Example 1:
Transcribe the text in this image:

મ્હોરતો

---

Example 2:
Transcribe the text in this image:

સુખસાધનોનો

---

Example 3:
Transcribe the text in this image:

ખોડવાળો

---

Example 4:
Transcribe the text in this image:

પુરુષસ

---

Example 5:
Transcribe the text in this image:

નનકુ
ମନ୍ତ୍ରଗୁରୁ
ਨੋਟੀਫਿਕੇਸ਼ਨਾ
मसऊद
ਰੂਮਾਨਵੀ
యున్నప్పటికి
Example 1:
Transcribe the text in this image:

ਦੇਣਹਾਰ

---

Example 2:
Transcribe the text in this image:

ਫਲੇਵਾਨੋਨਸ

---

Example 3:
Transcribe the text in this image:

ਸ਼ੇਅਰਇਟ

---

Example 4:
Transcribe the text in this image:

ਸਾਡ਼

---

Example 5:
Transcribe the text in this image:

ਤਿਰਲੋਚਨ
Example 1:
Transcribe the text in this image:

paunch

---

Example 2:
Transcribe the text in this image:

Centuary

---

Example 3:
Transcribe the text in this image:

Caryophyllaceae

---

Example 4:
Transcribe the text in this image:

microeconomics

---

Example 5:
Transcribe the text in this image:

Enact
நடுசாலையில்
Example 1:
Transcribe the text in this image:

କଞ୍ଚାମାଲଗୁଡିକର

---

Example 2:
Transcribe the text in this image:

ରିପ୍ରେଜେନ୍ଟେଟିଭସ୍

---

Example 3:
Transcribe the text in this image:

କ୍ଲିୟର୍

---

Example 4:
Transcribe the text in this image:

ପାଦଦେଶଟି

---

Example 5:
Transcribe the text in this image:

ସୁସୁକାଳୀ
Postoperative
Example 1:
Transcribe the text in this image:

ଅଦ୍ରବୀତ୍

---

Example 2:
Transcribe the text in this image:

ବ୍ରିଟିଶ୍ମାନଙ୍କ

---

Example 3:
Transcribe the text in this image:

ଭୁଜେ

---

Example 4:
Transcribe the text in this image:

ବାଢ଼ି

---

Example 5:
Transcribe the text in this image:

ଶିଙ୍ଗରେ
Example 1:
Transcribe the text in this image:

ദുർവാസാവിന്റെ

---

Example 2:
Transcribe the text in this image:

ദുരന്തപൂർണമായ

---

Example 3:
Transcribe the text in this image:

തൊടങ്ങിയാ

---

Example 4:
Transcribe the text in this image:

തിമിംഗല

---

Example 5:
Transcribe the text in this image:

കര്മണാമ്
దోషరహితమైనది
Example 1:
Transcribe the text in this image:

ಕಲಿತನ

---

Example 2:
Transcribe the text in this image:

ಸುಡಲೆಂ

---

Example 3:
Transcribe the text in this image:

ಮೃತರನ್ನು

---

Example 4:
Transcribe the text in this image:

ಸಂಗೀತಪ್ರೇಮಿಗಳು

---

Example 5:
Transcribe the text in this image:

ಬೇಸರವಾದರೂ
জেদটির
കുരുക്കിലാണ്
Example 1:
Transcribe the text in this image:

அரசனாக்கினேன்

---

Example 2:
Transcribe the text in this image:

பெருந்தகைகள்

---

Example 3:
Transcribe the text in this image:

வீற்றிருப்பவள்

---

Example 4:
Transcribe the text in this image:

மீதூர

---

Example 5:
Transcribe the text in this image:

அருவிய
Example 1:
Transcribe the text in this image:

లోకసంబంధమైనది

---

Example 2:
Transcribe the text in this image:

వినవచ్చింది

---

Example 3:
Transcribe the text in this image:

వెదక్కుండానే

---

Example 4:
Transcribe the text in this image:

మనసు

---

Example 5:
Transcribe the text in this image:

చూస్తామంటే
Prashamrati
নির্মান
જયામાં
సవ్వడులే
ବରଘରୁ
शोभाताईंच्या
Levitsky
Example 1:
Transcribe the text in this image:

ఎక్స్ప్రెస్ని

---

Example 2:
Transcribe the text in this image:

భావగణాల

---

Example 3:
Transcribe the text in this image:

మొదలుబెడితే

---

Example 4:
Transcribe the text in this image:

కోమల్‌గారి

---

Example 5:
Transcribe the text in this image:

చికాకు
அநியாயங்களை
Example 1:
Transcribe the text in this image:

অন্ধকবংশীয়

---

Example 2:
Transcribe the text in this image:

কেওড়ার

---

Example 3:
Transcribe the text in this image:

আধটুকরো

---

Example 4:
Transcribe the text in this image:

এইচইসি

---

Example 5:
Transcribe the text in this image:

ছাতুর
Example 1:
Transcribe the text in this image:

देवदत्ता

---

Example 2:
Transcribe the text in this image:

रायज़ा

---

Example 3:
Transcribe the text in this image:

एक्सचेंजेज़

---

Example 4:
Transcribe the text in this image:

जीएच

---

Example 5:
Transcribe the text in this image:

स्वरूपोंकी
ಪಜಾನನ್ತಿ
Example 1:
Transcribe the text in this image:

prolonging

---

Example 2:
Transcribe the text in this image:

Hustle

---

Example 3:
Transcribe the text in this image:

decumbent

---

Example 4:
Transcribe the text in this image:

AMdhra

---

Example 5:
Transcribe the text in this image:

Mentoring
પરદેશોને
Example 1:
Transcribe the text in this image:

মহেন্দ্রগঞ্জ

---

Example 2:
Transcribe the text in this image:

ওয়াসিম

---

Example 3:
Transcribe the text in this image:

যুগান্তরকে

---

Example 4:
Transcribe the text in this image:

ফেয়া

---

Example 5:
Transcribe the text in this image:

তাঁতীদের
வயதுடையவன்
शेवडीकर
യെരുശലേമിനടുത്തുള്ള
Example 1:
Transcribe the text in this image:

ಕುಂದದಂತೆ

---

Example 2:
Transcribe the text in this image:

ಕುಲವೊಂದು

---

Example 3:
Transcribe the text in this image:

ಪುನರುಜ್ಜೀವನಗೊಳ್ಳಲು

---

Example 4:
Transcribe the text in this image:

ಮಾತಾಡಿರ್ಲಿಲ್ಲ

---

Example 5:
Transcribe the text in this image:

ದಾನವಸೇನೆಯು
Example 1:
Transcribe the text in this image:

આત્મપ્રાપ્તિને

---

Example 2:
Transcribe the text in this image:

- _Task goal_: Repeat the listing above line by line, exactly as written.

- _Solution for this exercise_:
Example 1:
Transcribe the text in this image:

મ્હોરતો

---

Example 2:
Transcribe the text in this image:

સુખસાધનોનો

---

Example 3:
Transcribe the text in this image:

ખોડવાળો

---

Example 4:
Transcribe the text in this image:

પુરુષસ

---

Example 5:
Transcribe the text in this image:

નનકુ
ମନ୍ତ୍ରଗୁରୁ
ਨੋਟੀਫਿਕੇਸ਼ਨਾ
मसऊद
ਰੂਮਾਨਵੀ
యున్నప్పటికి
Example 1:
Transcribe the text in this image:

ਦੇਣਹਾਰ

---

Example 2:
Transcribe the text in this image:

ਫਲੇਵਾਨੋਨਸ

---

Example 3:
Transcribe the text in this image:

ਸ਼ੇਅਰਇਟ

---

Example 4:
Transcribe the text in this image:

ਸਾਡ਼

---

Example 5:
Transcribe the text in this image:

ਤਿਰਲੋਚਨ
Example 1:
Transcribe the text in this image:

paunch

---

Example 2:
Transcribe the text in this image:

Centuary

---

Example 3:
Transcribe the text in this image:

Caryophyllaceae

---

Example 4:
Transcribe the text in this image:

microeconomics

---

Example 5:
Transcribe the text in this image:

Enact
நடுசாலையில்
Example 1:
Transcribe the text in this image:

କଞ୍ଚାମାଲଗୁଡିକର

---

Example 2:
Transcribe the text in this image:

ରିପ୍ରେଜେନ୍ଟେଟିଭସ୍

---

Example 3:
Transcribe the text in this image:

କ୍ଲିୟର୍

---

Example 4:
Transcribe the text in this image:

ପାଦଦେଶଟି

---

Example 5:
Transcribe the text in this image:

ସୁସୁକାଳୀ
Postoperative
Example 1:
Transcribe the text in this image:

ଅଦ୍ରବୀତ୍

---

Example 2:
Transcribe the text in this image:

ବ୍ରିଟିଶ୍ମାନଙ୍କ

---

Example 3:
Transcribe the text in this image:

ଭୁଜେ

---

Example 4:
Transcribe the text in this image:

ବାଢ଼ି

---

Example 5:
Transcribe the text in this image:

ଶିଙ୍ଗରେ
Example 1:
Transcribe the text in this image:

ദുർവാസാവിന്റെ

---

Example 2:
Transcribe the text in this image:

ദുരന്തപൂർണമായ

---

Example 3:
Transcribe the text in this image:

തൊടങ്ങിയാ

---

Example 4:
Transcribe the text in this image:

തിമിംഗല

---

Example 5:
Transcribe the text in this image:

കര്മണാമ്
దోషరహితమైనది
Example 1:
Transcribe the text in this image:

ಕಲಿತನ

---

Example 2:
Transcribe the text in this image:

ಸುಡಲೆಂ

---

Example 3:
Transcribe the text in this image:

ಮೃತರನ್ನು

---

Example 4:
Transcribe the text in this image:

ಸಂಗೀತಪ್ರೇಮಿಗಳು

---

Example 5:
Transcribe the text in this image:

ಬೇಸರವಾದರೂ
জেদটির
കുരുക്കിലാണ്
Example 1:
Transcribe the text in this image:

அரசனாக்கினேன்

---

Example 2:
Transcribe the text in this image:

பெருந்தகைகள்

---

Example 3:
Transcribe the text in this image:

வீற்றிருப்பவள்

---

Example 4:
Transcribe the text in this image:

மீதூர

---

Example 5:
Transcribe the text in this image:

அருவிய
Example 1:
Transcribe the text in this image:

లోకసంబంధమైనది

---

Example 2:
Transcribe the text in this image:

వినవచ్చింది

---

Example 3:
Transcribe the text in this image:

వెదక్కుండానే

---

Example 4:
Transcribe the text in this image:

మనసు

---

Example 5:
Transcribe the text in this image:

చూస్తామంటే
Prashamrati
নির্মান
જયામાં
సవ్వడులే
ବରଘରୁ
शोभाताईंच्या
Levitsky
Example 1:
Transcribe the text in this image:

ఎక్స్ప్రెస్ని

---

Example 2:
Transcribe the text in this image:

భావగణాల

---

Example 3:
Transcribe the text in this image:

మొదలుబెడితే

---

Example 4:
Transcribe the text in this image:

కోమల్‌గారి

---

Example 5:
Transcribe the text in this image:

చికాకు
அநியாயங்களை
Example 1:
Transcribe the text in this image:

অন্ধকবংশীয়

---

Example 2:
Transcribe the text in this image:

কেওড়ার

---

Example 3:
Transcribe the text in this image:

আধটুকরো

---

Example 4:
Transcribe the text in this image:

এইচইসি

---

Example 5:
Transcribe the text in this image:

ছাতুর
Example 1:
Transcribe the text in this image:

देवदत्ता

---

Example 2:
Transcribe the text in this image:

रायज़ा

---

Example 3:
Transcribe the text in this image:

एक्सचेंजेज़

---

Example 4:
Transcribe the text in this image:

जीएच

---

Example 5:
Transcribe the text in this image:

स्वरूपोंकी
ಪಜಾನನ್ತಿ
Example 1:
Transcribe the text in this image:

prolonging

---

Example 2:
Transcribe the text in this image:

Hustle

---

Example 3:
Transcribe the text in this image:

decumbent

---

Example 4:
Transcribe the text in this image:

AMdhra

---

Example 5:
Transcribe the text in this image:

Mentoring
પરદેશોને
Example 1:
Transcribe the text in this image:

মহেন্দ্রগঞ্জ

---

Example 2:
Transcribe the text in this image:

ওয়াসিম

---

Example 3:
Transcribe the text in this image:

যুগান্তরকে

---

Example 4:
Transcribe the text in this image:

ফেয়া

---

Example 5:
Transcribe the text in this image:

তাঁতীদের
வயதுடையவன்
शेवडीकर
യെരുശലേമിനടുത്തുള്ള
Example 1:
Transcribe the text in this image:

ಕುಂದದಂತೆ

---

Example 2:
Transcribe the text in this image:

ಕುಲವೊಂದು

---

Example 3:
Transcribe the text in this image:

ಪುನರುಜ್ಜೀವನಗೊಳ್ಳಲು

---

Example 4:
Transcribe the text in this image:

ಮಾತಾಡಿರ್ಲಿಲ್ಲ

---

Example 5:
Transcribe the text in this image:

ದಾನವಸೇನೆಯು
Example 1:
Transcribe the text in this image:

આત્મપ્રાપ્તિને

---

Example 2:
Transcribe the text in this image:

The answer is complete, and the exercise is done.